The central dichotomy in Eliade’s thought. The sacred refers to a reality that is transcendent, non‑mundane, and charged with meaning. The profane is ordinary, secular space and time. For religious persons (Homo religiosus), the sacred erupts into the profane world through hierophanies (manifestations of the sacred).
Guide to the Mircea Eliade Papers 1926-1998 - UChicago Library eliade mircea
Eliade argued that the modern, Western individual is unique in history because we accept "historical time." We believe in progress, that each moment is unique and unrepeatable, and that humanity moves toward a future that is not guaranteed to be meaningful.

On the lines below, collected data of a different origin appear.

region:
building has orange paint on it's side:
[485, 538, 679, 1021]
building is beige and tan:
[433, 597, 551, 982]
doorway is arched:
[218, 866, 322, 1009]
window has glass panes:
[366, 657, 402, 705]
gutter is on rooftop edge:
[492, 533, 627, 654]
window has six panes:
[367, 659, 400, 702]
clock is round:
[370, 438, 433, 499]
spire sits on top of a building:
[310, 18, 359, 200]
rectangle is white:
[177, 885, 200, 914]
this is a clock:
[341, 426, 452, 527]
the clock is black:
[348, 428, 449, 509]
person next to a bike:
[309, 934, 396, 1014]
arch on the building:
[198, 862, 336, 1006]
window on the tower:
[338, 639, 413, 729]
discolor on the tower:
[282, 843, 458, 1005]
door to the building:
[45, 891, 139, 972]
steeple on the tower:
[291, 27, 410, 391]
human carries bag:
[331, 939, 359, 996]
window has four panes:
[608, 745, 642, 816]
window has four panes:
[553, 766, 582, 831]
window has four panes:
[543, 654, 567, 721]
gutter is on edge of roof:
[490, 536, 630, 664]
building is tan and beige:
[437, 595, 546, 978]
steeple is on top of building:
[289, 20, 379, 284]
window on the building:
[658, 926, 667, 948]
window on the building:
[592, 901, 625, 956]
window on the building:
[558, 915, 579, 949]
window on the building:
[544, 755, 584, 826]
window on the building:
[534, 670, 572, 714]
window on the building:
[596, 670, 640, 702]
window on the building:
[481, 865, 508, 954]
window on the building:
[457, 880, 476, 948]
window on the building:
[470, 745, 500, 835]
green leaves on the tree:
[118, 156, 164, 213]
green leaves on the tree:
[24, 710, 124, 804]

For Eliade, this acceptance is a source of profound existential anxiety. Modern man has lost the ability to regenerate himself through the cyclical return to the sacred origins. The central dichotomy in Eliade’s thought
This period was transformative. While he eventually grew critical of Mahatma Gandhi’s political movement (detailed in his memoirs), his immersion in Indian spirituality provided the raw material for his later theories. He witnessed a culture where time, history, and divinity operated differently than in the linear, historical consciousness of the West. His doctoral dissertation, Yoga: Immortality and Freedom , became a seminal text, treating Yoga not just as physical exercise, but as a rigorous philosophical system aimed at liberation from the human condition. For religious persons (Homo religiosus), the sacred erupts
Eliade’s analysis of archaic societies’ conception of time. Through rituals and myths, these societies reject linear, irreversible history and periodically return to the mythical in illo tempore (“that time”) of creation. By re‑enacting cosmogonic acts, they renew time and abolish negative history. This “terror of history” is avoided through cyclical regeneration.